_WHAT NEEDS TO BE DONE_: Reproduce the rows between the row containing "Output key: every" and the row containing "0.168870, -0.985524, 1.884397]]", inclusive.
-*-*-
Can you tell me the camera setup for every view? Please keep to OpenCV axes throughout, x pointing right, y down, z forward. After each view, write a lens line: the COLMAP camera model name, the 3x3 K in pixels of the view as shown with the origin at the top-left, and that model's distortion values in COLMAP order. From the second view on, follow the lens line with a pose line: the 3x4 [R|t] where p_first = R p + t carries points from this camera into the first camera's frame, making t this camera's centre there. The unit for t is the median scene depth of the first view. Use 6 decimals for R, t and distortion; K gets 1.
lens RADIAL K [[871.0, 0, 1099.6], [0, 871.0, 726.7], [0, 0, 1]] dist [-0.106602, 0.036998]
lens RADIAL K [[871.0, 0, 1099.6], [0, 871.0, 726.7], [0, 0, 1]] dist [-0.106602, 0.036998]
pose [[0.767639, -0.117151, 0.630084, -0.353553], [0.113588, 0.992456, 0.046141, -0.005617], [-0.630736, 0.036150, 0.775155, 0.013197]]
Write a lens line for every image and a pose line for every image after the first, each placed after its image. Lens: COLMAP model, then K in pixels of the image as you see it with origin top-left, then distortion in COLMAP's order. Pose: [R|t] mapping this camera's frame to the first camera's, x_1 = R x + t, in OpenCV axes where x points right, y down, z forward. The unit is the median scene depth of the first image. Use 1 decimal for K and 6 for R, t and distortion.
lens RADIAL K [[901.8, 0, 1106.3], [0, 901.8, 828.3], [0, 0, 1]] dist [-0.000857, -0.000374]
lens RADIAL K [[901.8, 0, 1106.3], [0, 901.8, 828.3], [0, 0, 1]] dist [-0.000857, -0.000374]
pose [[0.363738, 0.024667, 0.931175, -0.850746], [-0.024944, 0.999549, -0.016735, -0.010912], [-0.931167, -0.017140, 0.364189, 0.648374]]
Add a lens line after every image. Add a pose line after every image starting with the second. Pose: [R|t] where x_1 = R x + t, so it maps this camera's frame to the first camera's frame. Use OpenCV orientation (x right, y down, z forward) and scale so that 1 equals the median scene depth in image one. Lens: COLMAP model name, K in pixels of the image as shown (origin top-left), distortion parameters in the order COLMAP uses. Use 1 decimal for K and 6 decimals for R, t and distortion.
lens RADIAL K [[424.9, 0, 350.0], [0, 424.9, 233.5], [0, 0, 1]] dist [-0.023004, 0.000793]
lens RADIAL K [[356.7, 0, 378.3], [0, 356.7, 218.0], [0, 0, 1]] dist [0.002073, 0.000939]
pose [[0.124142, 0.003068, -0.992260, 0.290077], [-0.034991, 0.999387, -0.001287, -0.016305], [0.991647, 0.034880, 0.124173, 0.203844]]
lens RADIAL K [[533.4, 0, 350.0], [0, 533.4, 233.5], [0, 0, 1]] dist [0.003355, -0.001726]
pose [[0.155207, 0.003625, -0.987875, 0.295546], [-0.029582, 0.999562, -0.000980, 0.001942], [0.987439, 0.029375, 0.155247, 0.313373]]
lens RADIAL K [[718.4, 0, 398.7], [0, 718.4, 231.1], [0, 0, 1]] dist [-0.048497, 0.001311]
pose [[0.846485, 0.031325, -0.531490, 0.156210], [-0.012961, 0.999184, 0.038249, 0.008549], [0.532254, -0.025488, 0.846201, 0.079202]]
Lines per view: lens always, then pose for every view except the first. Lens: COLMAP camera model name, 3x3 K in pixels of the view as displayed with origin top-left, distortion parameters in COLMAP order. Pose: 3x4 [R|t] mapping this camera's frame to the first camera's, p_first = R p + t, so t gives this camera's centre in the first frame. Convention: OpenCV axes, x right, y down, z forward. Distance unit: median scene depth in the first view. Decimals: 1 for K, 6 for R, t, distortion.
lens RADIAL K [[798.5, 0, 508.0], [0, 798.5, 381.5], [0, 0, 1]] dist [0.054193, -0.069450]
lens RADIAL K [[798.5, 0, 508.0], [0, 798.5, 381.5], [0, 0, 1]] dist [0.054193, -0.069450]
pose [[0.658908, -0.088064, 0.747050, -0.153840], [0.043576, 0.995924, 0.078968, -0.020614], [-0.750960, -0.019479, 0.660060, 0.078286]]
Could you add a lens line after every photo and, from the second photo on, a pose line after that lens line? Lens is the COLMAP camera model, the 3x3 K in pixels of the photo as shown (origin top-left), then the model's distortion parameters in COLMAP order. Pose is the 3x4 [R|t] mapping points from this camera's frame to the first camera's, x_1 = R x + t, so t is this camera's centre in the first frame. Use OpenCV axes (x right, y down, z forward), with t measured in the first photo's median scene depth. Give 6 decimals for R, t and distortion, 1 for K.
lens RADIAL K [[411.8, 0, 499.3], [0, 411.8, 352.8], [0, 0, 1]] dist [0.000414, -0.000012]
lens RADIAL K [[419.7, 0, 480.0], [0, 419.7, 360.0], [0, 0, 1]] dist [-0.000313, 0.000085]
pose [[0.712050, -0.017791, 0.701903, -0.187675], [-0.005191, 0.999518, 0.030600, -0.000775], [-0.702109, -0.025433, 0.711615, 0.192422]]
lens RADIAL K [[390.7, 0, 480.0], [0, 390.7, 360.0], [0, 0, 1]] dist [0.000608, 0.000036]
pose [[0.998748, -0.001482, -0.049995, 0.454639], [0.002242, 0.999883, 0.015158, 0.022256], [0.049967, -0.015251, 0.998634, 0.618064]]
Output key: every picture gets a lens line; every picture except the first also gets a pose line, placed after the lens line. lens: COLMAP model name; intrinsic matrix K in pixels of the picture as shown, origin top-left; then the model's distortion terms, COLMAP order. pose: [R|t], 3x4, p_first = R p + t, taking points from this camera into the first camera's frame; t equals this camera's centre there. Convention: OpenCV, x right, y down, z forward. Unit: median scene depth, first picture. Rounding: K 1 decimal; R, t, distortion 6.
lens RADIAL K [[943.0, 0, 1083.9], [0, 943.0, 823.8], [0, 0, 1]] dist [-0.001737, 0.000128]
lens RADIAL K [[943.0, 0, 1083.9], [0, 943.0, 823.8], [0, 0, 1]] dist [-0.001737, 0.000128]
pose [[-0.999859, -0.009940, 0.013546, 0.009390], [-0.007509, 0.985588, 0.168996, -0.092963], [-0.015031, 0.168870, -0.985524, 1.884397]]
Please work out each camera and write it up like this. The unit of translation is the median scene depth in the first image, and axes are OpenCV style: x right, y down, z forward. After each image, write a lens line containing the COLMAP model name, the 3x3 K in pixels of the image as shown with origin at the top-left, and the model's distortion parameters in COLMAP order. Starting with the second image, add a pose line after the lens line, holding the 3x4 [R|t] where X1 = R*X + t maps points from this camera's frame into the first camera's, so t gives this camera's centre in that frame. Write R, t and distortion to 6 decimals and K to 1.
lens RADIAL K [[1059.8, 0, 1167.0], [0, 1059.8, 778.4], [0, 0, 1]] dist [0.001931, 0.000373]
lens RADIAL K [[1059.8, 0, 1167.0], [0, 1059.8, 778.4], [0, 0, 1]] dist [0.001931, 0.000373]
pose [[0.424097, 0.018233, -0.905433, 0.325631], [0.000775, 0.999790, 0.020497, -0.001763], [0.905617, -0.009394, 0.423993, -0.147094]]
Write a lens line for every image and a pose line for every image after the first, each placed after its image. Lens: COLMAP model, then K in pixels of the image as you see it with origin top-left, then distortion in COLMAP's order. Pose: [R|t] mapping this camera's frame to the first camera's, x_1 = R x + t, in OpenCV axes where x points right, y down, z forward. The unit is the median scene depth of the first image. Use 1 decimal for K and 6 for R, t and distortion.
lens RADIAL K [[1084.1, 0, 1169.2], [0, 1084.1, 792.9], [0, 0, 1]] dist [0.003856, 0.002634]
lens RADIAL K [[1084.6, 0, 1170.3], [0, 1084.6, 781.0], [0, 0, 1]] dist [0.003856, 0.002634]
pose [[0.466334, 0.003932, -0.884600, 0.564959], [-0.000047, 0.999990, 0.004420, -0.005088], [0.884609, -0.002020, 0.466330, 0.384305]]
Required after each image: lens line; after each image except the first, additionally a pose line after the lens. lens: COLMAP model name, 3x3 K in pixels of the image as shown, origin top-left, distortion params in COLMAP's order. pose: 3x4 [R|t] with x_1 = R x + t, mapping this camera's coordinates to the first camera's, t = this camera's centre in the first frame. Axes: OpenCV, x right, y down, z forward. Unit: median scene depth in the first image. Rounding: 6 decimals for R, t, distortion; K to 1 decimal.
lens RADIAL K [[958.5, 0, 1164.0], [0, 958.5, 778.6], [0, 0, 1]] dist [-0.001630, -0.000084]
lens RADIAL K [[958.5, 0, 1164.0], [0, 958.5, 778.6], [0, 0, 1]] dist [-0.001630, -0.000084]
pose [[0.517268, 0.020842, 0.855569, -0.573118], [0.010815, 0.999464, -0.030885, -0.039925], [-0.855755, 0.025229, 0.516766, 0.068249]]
-*-*-
_RESULT OF THIS TASK_:
Output key: every picture gets a lens line; every picture except the first also gets a pose line, placed after the lens line. lens: COLMAP model name; intrinsic matrix K in pixels of the picture as shown, origin top-left; then the model's distortion terms, COLMAP order. pose: [R|t], 3x4, p_first = R p + t, taking points from this camera into the first camera's frame; t equals this camera's centre there. Convention: OpenCV, x right, y down, z forward. Unit: median scene depth, first picture. Rounding: K 1 decimal; R, t, distortion 6.
lens RADIAL K [[943.0, 0, 1083.9], [0, 943.0, 823.8], [0, 0, 1]] dist [-0.001737, 0.000128]
lens RADIAL K [[943.0, 0, 1083.9], [0, 943.0, 823.8], [0, 0, 1]] dist [-0.001737, 0.000128]
pose [[-0.999859, -0.009940, 0.013546, 0.009390], [-0.007509, 0.985588, 0.168996, -0.092963], [-0.015031, 0.168870, -0.985524, 1.884397]]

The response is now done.